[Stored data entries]
########################################
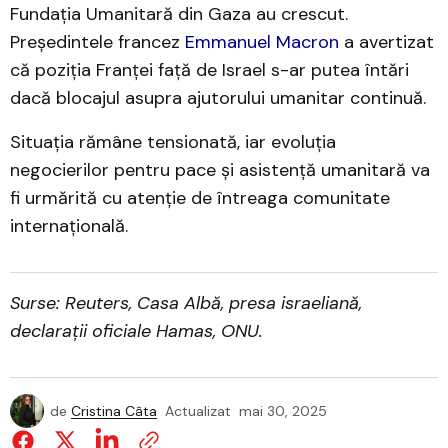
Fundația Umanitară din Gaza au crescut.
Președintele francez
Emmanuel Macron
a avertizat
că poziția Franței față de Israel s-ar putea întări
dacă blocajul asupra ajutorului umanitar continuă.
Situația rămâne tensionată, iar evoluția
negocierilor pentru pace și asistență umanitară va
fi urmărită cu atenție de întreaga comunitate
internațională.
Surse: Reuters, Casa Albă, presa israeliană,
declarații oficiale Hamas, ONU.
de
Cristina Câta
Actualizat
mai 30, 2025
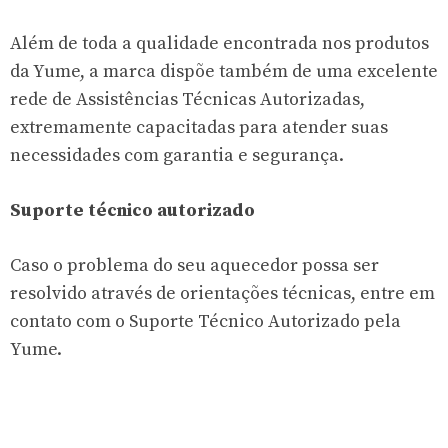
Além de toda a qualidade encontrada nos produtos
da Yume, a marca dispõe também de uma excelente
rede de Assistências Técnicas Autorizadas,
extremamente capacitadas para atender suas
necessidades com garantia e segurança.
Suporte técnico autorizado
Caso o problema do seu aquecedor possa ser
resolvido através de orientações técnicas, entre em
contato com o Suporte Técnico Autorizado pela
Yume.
########################################
### AIM OF THE EXERCISE
Scan the entries above and return each line that holds "Yume".

### OUTPUT FOR THIS TASK
da Yume, a marca dispõe também de uma excelente
Yume.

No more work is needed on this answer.